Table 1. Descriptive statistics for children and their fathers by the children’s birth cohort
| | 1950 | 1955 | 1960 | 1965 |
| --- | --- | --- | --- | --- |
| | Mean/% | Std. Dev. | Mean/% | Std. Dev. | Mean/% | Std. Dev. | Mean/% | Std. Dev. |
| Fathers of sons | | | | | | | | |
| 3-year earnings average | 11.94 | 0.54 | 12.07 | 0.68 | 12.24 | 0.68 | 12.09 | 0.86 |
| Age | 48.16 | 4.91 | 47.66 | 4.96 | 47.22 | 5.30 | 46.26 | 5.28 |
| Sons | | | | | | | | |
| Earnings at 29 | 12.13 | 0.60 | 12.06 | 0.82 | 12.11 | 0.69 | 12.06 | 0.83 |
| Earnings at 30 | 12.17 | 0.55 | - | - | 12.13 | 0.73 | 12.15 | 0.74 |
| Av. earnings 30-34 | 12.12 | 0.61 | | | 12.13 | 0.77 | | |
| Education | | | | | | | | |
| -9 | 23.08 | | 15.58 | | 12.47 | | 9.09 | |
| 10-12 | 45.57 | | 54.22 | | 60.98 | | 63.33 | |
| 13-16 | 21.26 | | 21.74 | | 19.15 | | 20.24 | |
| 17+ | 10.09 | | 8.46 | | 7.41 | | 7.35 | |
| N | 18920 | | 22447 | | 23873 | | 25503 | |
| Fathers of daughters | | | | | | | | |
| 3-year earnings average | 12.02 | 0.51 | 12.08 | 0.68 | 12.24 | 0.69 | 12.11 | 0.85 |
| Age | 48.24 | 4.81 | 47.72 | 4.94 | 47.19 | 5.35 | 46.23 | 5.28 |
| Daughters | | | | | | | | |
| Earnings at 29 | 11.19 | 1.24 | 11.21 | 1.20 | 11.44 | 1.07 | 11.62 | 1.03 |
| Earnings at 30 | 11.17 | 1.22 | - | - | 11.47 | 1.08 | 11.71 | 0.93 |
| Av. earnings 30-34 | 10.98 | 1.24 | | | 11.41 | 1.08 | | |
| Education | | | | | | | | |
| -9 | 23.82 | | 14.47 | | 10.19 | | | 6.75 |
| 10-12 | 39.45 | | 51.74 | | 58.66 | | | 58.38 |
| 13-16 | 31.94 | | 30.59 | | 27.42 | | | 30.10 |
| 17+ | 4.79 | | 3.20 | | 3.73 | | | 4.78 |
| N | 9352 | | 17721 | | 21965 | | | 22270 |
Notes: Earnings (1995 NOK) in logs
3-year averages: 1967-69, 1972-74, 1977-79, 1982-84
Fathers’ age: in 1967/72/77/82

* * * *

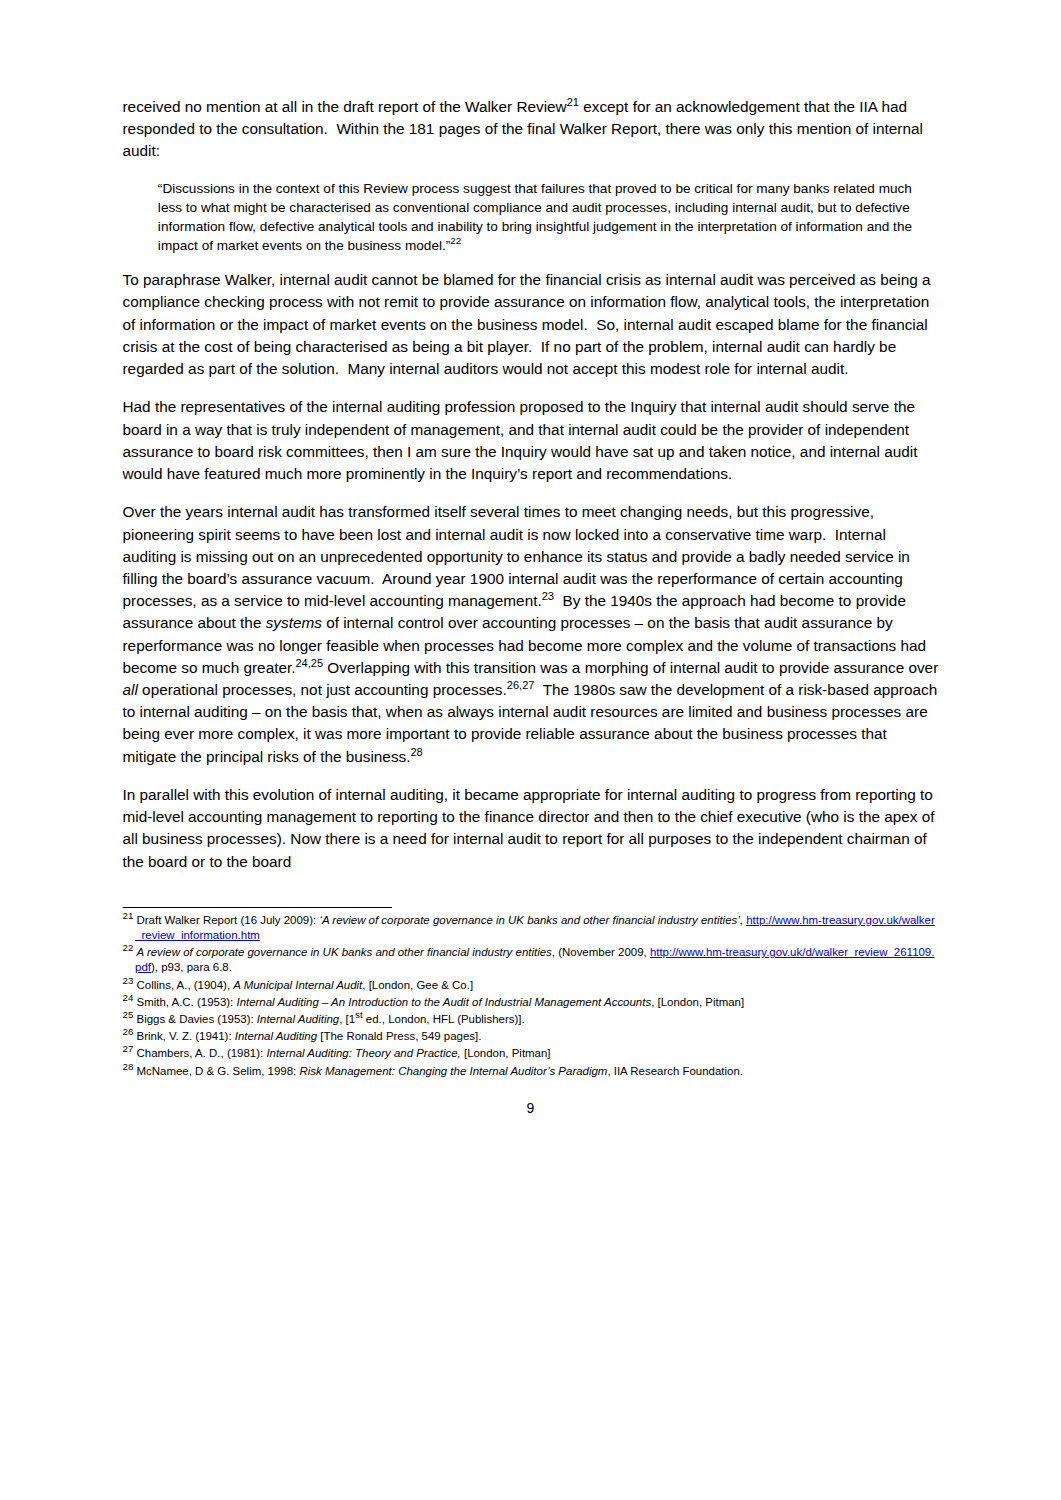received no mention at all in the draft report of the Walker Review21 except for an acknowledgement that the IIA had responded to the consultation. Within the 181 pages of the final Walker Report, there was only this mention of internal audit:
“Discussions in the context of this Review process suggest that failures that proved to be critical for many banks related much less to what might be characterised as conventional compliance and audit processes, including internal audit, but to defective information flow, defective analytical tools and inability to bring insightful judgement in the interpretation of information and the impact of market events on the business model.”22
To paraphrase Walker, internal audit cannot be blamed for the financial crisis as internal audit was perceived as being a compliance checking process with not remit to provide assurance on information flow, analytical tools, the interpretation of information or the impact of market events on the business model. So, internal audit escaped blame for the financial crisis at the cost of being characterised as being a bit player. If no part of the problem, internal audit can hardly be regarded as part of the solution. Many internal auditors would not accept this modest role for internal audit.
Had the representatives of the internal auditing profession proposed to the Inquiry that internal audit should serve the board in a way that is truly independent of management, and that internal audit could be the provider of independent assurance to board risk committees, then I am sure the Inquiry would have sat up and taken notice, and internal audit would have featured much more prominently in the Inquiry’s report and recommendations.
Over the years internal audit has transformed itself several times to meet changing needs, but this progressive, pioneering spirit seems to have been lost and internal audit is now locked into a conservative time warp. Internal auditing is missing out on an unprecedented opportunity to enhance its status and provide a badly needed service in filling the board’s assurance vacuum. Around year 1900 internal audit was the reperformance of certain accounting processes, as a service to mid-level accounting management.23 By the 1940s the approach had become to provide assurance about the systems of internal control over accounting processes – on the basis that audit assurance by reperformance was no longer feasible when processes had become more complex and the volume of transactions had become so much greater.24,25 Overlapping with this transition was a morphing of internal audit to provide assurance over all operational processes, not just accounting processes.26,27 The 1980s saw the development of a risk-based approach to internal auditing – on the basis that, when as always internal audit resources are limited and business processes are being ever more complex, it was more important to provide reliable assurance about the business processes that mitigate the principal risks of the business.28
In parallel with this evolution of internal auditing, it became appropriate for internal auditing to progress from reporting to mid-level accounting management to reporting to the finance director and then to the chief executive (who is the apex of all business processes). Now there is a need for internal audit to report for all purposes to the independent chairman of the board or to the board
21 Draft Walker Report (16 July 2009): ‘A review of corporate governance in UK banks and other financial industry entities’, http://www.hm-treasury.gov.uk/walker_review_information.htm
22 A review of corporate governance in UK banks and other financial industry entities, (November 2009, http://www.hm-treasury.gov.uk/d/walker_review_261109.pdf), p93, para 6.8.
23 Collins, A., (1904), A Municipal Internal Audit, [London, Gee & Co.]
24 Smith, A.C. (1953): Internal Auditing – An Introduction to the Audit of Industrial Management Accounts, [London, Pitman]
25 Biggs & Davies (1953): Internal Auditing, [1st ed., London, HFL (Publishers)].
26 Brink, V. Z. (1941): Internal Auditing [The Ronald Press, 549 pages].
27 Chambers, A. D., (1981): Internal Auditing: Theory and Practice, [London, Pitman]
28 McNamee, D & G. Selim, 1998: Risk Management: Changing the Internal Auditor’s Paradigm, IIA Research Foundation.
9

* * * *

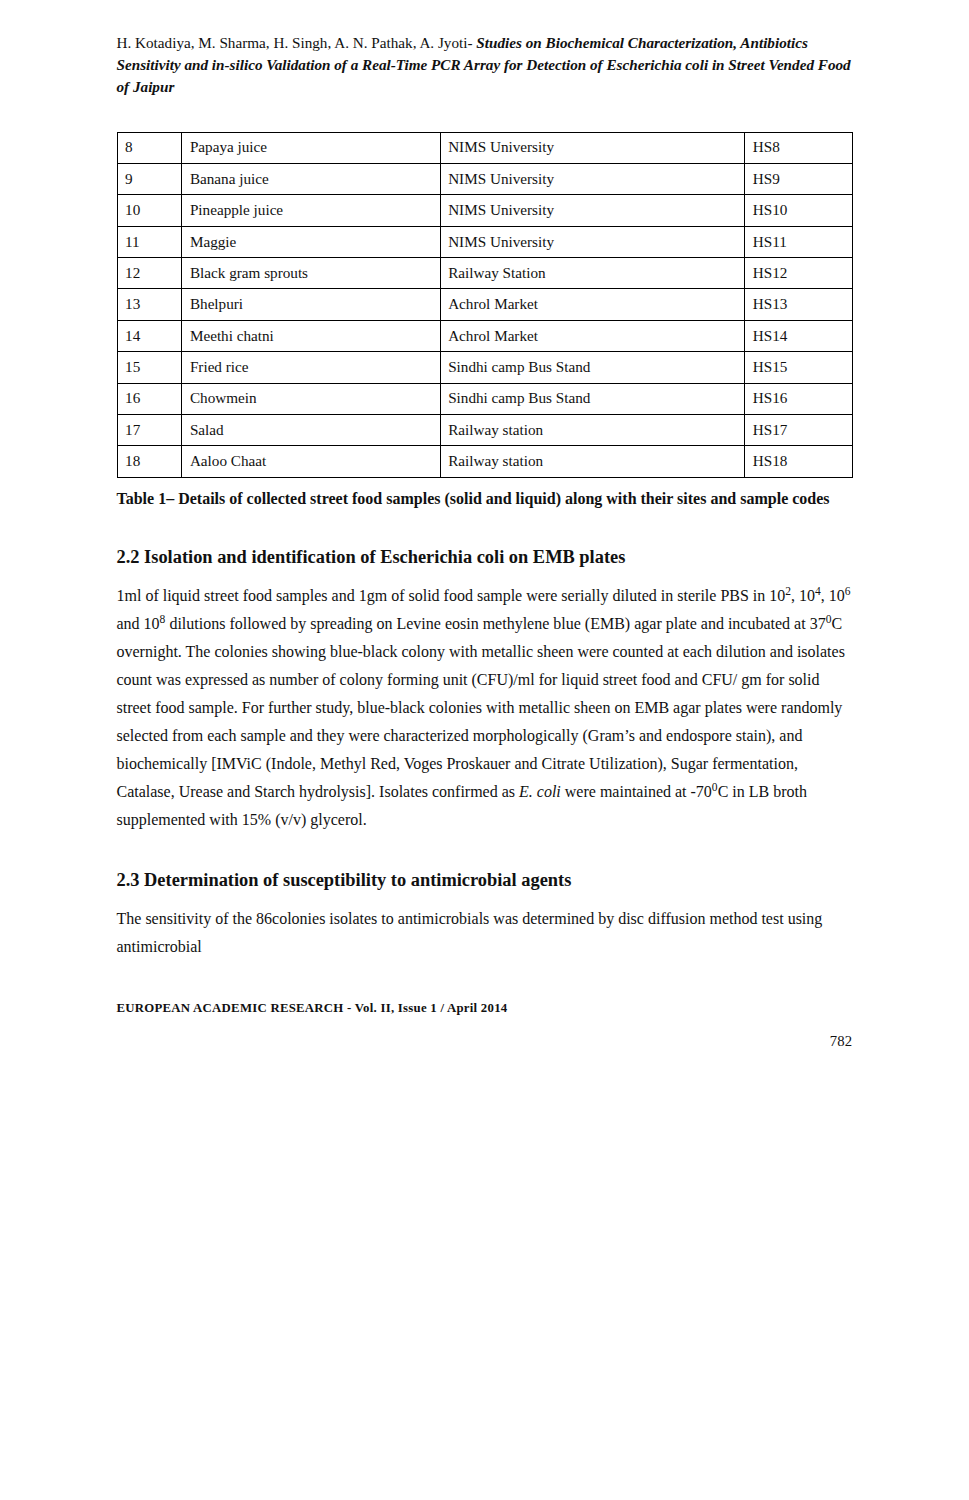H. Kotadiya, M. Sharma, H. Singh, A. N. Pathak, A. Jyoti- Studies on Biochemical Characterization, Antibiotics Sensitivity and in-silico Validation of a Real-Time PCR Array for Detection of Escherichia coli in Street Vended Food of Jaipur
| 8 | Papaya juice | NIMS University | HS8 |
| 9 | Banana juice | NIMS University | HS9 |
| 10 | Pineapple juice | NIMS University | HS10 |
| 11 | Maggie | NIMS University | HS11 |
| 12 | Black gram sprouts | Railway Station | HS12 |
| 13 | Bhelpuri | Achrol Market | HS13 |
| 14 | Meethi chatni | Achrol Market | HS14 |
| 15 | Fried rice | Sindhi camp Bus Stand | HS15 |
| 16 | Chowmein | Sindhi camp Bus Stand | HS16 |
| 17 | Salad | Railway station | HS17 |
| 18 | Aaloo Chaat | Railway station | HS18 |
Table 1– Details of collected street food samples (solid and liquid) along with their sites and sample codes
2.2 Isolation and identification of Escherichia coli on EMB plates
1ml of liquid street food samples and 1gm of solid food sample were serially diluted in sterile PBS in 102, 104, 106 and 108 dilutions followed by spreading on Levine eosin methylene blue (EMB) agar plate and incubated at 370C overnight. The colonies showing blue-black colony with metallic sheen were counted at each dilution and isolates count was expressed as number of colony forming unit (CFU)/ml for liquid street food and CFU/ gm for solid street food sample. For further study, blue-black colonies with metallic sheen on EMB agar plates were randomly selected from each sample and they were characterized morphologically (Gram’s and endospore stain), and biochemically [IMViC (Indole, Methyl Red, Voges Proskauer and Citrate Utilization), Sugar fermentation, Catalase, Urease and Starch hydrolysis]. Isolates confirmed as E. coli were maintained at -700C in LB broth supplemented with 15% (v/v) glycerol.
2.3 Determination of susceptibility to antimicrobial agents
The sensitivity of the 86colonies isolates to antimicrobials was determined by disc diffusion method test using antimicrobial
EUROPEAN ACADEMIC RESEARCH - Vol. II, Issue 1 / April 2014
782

* * * *

▶ [Your task]: Retype, in the same exact form, the lines of the material above from the line holding "Table 1– Details" through the line holding "2.2 Isolation and".

▶ [Answer to this problem]:
Table 1– Details of collected street food samples (solid and liquid) along with their sites and sample codes
2.2 Isolation and identification of Escherichia coli on EMB plates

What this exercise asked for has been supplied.